▶ _Work order 1_
Recast the records, from their first line through the line holding "the 開倉收盤 series?" inclusive, as a Markdown table with the columns Number and Record line. Give each line a row number and leave out blank lines.

::: Page excerpt :::

# General Trias



## ohiogary (May 4, 2016)

I have met a friend that lives in General Trias, and plan on visiting in of May, early June, still waiting for my passport. Any information of the area, places to see, I have done some internet searching, but would rather hear from someone else views . And if all goes well maybe retiring to the philippines. Been there about 10 times, subic bay and Cebu, many years ago, enjoyed .


----------



## bidrod (Mar 31, 2015)

General Trias is a pretty spread out area. We live between the city proper and Manggahan. Very seldom go to city proper since Manggahan has all the shops/restaurants/banks that we need. City proper has historic Catholic Church. We can drive to Tagaytay in about a half hour. Brand new 150 room hotel(Bayleaf) opening in next couple months in Manggahan area.

Chuck


----------



## aaronwelch2016 (May 13, 2016)

ohiogary said:


> I have met a friend that lives in General Trias, and plan on visiting in of May, early June, still waiting for my passport. Any information of the area, places to see, I have done some internet searching, but would rather hear from someone else views . And if all goes well maybe retiring to the philippines. Been there about 10 times, subic bay and Cebu, many years ago, enjoyed .


Been to the place at least two times when I visited Philippines for the ocular of our business site. If you've been to Cebu or Subic, don't expect more on General Trias. It's a recently proclaimed city of Cavite formerly known as Francis Asisi. The areas is like the intramurus where in filled with hispanic houses and landmarks. There are also resorts if you wish to unwind such as la traviesa if you're coming from the Airport, it's about 2 hours to get there including the traffic but if you wish to rent a car, you can get there in an hour via aguinaldo highway.


----------



## bidrod (Mar 31, 2015)

If I was coming from the airport I would take the CAVITEX(Coastal Road) which would bypass most of the towns. Aguinaldo as suggested is alway a congested highway due to passing thru many municipalities. JMHO since I have lived here since June 2010. It was named for St. Francis of Asisi but the town was called San Francisco de Malabon. It used to include the current municipalities of Rosario and Tanza. See: http://generaltrias.gov.ph/about-general-trias/history/ 
As I stated it is a very spread out area with many subdivisions in the different Barangays.

Chuck


----------



## bidrod (Mar 31, 2015)

La Traviesa is just down the road from our subdivision and I pass it to get to Barangay Manggahan to shop/bant or go to restaurants. A Resort is in it name but more like small hotel/motel with pools to me. I am waiting for the new Bayleaf Hotel to open with a couple of restaurants/pool/rooftop bar. If the restaurants are as good as it's sister hotel in Intramuros I will be a happy camper. FYI this is the site for La traviesa: La Traviesa Resort

Chuck


----------

:::

▶ _Work order 2_
In the forum thread about General Trias, condense the paragraph beginning "General Trias is a pretty spread out area" into a short bulleted list that keeps its main facts.

::: Task data :::

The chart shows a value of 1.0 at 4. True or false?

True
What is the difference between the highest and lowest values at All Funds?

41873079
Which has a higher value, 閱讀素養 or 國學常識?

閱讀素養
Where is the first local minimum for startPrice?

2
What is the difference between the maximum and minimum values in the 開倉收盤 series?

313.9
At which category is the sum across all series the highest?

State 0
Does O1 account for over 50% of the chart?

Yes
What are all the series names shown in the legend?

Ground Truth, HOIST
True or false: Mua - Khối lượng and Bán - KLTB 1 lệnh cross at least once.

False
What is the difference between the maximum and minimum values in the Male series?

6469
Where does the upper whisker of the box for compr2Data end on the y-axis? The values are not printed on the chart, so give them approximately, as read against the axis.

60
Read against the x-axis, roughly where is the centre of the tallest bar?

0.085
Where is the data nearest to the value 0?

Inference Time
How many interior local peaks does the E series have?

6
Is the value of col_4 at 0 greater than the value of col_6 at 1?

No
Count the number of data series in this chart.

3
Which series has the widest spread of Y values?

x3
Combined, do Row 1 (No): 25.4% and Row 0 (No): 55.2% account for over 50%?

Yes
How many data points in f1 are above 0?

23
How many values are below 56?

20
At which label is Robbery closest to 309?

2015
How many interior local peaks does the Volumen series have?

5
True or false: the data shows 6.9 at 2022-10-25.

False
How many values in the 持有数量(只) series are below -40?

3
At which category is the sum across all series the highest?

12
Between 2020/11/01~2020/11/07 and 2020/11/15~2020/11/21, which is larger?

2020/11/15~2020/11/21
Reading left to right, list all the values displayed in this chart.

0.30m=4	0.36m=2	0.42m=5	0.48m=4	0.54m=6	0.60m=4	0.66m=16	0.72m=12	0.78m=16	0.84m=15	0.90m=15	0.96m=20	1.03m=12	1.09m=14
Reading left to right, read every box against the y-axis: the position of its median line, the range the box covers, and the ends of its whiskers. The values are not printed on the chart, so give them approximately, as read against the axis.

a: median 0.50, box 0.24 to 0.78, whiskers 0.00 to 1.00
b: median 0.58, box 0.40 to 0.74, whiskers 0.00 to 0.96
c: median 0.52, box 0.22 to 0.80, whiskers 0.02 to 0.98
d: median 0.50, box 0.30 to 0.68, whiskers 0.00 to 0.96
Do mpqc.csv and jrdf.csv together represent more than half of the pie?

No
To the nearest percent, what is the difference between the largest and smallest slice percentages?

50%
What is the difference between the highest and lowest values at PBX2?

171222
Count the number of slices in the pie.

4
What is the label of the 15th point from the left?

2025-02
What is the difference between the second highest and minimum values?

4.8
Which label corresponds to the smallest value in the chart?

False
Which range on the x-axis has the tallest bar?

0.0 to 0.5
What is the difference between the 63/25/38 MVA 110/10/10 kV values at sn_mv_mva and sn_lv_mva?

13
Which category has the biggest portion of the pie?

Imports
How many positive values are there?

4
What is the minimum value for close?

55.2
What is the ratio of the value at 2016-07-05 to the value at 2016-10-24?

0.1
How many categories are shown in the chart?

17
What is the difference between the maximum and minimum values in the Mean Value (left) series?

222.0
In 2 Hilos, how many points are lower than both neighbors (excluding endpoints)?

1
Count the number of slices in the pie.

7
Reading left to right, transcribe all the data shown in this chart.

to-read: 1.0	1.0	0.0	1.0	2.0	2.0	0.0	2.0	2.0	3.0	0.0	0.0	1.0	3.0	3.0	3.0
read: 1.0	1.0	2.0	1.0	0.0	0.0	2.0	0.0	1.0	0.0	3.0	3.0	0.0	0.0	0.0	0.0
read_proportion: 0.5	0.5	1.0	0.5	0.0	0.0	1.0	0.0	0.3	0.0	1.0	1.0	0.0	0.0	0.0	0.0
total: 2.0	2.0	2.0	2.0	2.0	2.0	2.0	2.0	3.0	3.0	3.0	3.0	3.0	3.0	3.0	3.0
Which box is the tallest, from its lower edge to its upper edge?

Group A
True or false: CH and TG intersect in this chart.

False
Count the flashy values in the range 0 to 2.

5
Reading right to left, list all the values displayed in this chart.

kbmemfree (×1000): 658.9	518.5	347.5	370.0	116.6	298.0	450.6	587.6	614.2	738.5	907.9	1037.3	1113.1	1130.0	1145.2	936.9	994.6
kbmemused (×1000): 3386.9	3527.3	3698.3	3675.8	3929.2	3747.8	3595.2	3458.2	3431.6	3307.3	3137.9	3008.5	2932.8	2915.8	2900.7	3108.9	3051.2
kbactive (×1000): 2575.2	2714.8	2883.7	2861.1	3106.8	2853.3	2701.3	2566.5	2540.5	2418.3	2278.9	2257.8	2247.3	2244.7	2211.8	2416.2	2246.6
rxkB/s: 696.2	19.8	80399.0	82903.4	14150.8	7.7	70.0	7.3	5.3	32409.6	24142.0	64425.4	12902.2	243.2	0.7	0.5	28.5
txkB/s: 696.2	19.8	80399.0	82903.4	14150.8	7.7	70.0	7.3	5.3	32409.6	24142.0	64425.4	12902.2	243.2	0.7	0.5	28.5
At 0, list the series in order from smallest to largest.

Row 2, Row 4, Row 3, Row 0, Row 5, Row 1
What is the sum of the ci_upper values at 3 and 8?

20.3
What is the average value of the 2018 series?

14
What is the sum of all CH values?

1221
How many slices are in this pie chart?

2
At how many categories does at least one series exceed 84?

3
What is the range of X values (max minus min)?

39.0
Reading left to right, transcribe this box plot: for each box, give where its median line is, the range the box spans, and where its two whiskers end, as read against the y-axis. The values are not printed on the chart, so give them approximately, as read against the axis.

:::

▶ _Task output 1_
| Number | Record line |
|---|---|
| 1 | The chart shows a value of 1.0 at 4. True or false? |
| 2 | True |
| 3 | What is the difference between the highest and lowest values at All Funds? |
| 4 | 41873079 |
| 5 | Which has a higher value, 閱讀素養 or 國學常識? |
| 6 | 閱讀素養 |
| 7 | Where is the first local minimum for startPrice? |
| 8 | 2 |
| 9 | What is the difference between the maximum and minimum values in the 開倉收盤 series? |

▶ _Task output 2_
- General Trias is quite spread out.
- The writer's household lives between the city proper and Manggahan. They rarely go to the city proper because Manggahan has the shops, restaurants, and banks they need.
- The city proper has a historic Catholic church.
- Tagaytay is about a half-hour drive away.
- A new 150-room hotel, the Bayleaf, is set to open in the Manggahan area within the next couple of months.